## Recorded data
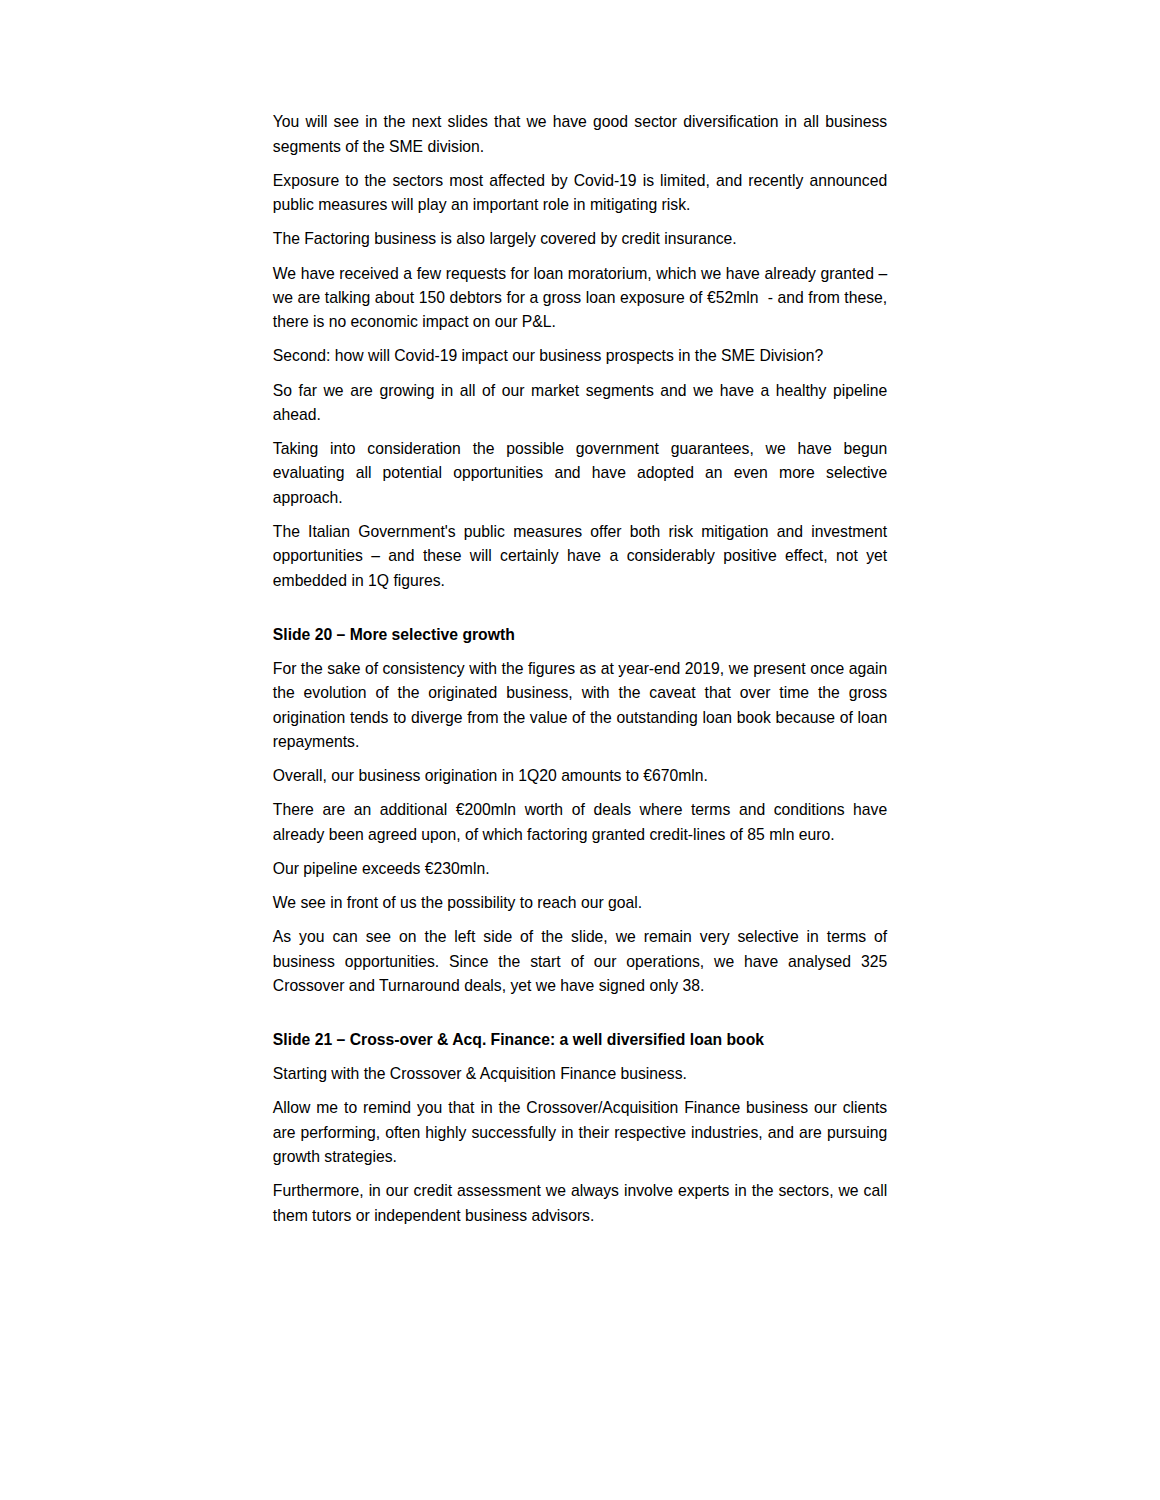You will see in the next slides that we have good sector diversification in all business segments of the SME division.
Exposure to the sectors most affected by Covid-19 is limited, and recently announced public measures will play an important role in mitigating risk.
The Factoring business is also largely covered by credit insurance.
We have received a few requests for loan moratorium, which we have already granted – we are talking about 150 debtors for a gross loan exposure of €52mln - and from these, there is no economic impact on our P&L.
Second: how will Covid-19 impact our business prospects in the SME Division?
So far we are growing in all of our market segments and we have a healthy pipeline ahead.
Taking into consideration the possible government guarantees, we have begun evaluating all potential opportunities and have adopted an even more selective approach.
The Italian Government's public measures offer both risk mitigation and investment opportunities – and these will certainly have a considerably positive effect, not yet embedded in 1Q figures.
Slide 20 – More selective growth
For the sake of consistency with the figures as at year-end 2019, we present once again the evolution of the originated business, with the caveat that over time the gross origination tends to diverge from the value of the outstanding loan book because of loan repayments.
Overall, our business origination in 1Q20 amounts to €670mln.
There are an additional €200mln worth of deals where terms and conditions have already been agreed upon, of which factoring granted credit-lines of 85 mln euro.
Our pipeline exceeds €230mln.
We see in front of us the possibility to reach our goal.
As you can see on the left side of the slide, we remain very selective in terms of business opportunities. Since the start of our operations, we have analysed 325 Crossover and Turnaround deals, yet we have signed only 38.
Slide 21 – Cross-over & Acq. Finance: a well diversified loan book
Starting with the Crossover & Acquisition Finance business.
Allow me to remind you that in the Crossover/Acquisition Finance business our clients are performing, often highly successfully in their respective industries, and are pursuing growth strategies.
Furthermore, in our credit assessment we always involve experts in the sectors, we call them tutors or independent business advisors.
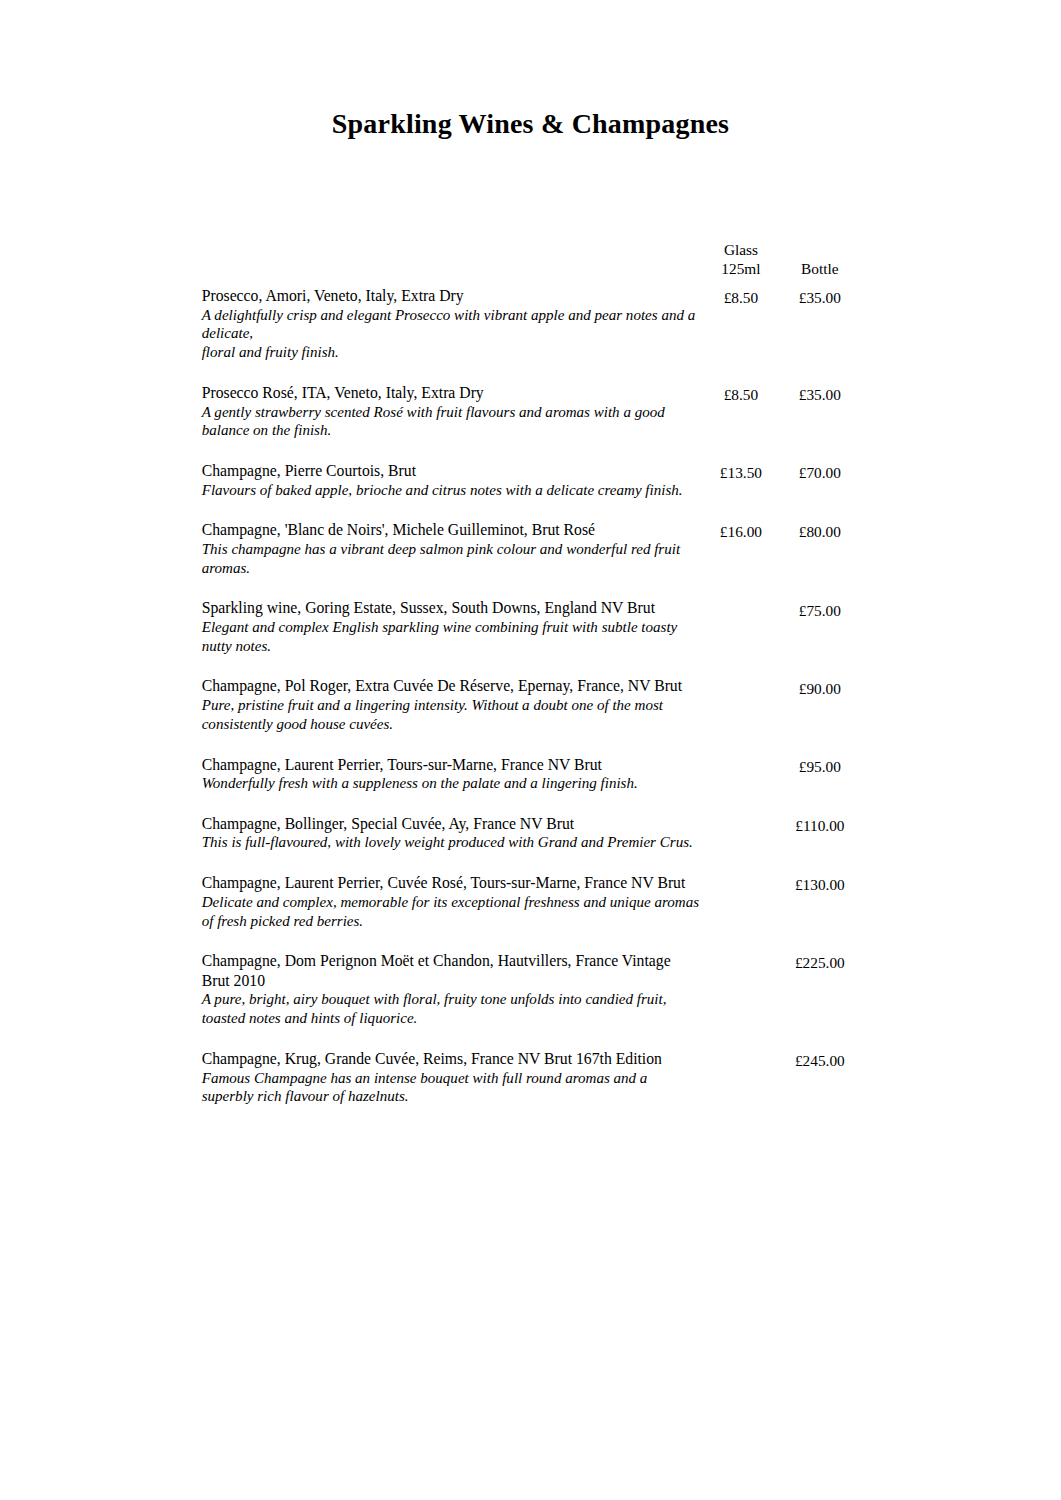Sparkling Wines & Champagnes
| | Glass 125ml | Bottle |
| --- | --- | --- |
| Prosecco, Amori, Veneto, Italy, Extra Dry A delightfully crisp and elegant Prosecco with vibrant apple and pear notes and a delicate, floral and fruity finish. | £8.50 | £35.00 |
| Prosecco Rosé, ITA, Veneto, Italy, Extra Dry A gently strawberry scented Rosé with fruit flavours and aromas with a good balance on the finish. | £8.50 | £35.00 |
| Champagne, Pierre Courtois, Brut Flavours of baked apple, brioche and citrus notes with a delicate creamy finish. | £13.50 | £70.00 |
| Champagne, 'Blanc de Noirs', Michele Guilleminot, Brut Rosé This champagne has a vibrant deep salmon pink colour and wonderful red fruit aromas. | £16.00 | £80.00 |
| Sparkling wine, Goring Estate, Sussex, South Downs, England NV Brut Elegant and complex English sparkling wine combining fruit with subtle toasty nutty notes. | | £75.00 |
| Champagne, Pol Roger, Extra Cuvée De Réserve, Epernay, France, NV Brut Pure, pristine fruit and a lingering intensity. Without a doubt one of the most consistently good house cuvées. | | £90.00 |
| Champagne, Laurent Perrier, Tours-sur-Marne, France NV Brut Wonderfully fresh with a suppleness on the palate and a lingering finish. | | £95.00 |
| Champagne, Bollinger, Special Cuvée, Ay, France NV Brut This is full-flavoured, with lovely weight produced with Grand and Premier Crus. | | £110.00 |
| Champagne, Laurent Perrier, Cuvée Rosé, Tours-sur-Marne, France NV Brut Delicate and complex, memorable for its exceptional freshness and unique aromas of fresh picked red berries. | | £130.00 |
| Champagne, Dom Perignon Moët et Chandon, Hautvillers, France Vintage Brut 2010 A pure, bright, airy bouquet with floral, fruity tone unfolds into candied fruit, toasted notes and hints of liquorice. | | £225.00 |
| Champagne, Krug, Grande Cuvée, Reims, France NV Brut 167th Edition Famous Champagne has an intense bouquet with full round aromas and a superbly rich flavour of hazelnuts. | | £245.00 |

## What the exercise asks
An exact copy of all the records is required, with the pictures omitted.

## Task answer
You will see in the next slides that we have good sector diversification in all business segments of the SME division.
Exposure to the sectors most affected by Covid-19 is limited, and recently announced public measures will play an important role in mitigating risk.
The Factoring business is also largely covered by credit insurance.
We have received a few requests for loan moratorium, which we have already granted – we are talking about 150 debtors for a gross loan exposure of €52mln - and from these, there is no economic impact on our P&L.
Second: how will Covid-19 impact our business prospects in the SME Division?
So far we are growing in all of our market segments and we have a healthy pipeline ahead.
Taking into consideration the possible government guarantees, we have begun evaluating all potential opportunities and have adopted an even more selective approach.
The Italian Government's public measures offer both risk mitigation and investment opportunities – and these will certainly have a considerably positive effect, not yet embedded in 1Q figures.
Slide 20 – More selective growth
For the sake of consistency with the figures as at year-end 2019, we present once again the evolution of the originated business, with the caveat that over time the gross origination tends to diverge from the value of the outstanding loan book because of loan repayments.
Overall, our business origination in 1Q20 amounts to €670mln.
There are an additional €200mln worth of deals where terms and conditions have already been agreed upon, of which factoring granted credit-lines of 85 mln euro.
Our pipeline exceeds €230mln.
We see in front of us the possibility to reach our goal.
As you can see on the left side of the slide, we remain very selective in terms of business opportunities. Since the start of our operations, we have analysed 325 Crossover and Turnaround deals, yet we have signed only 38.
Slide 21 – Cross-over & Acq. Finance: a well diversified loan book
Starting with the Crossover & Acquisition Finance business.
Allow me to remind you that in the Crossover/Acquisition Finance business our clients are performing, often highly successfully in their respective industries, and are pursuing growth strategies.
Furthermore, in our credit assessment we always involve experts in the sectors, we call them tutors or independent business advisors.
Sparkling Wines & Champagnes
| | Glass 125ml | Bottle |
| --- | --- | --- |
| Prosecco, Amori, Veneto, Italy, Extra Dry A delightfully crisp and elegant Prosecco with vibrant apple and pear notes and a delicate, floral and fruity finish. | £8.50 | £35.00 |
| Prosecco Rosé, ITA, Veneto, Italy, Extra Dry A gently strawberry scented Rosé with fruit flavours and aromas with a good balance on the finish. | £8.50 | £35.00 |
| Champagne, Pierre Courtois, Brut Flavours of baked apple, brioche and citrus notes with a delicate creamy finish. | £13.50 | £70.00 |
| Champagne, 'Blanc de Noirs', Michele Guilleminot, Brut Rosé This champagne has a vibrant deep salmon pink colour and wonderful red fruit aromas. | £16.00 | £80.00 |
| Sparkling wine, Goring Estate, Sussex, South Downs, England NV Brut Elegant and complex English sparkling wine combining fruit with subtle toasty nutty notes. | | £75.00 |
| Champagne, Pol Roger, Extra Cuvée De Réserve, Epernay, France, NV Brut Pure, pristine fruit and a lingering intensity. Without a doubt one of the most consistently good house cuvées. | | £90.00 |
| Champagne, Laurent Perrier, Tours-sur-Marne, France NV Brut Wonderfully fresh with a suppleness on the palate and a lingering finish. | | £95.00 |
| Champagne, Bollinger, Special Cuvée, Ay, France NV Brut This is full-flavoured, with lovely weight produced with Grand and Premier Crus. | | £110.00 |
| Champagne, Laurent Perrier, Cuvée Rosé, Tours-sur-Marne, France NV Brut Delicate and complex, memorable for its exceptional freshness and unique aromas of fresh picked red berries. | | £130.00 |
| Champagne, Dom Perignon Moët et Chandon, Hautvillers, France Vintage Brut 2010 A pure, bright, airy bouquet with floral, fruity tone unfolds into candied fruit, toasted notes and hints of liquorice. | | £225.00 |
| Champagne, Krug, Grande Cuvée, Reims, France NV Brut 167th Edition Famous Champagne has an intense bouquet with full round aromas and a superbly rich flavour of hazelnuts. | | £245.00 |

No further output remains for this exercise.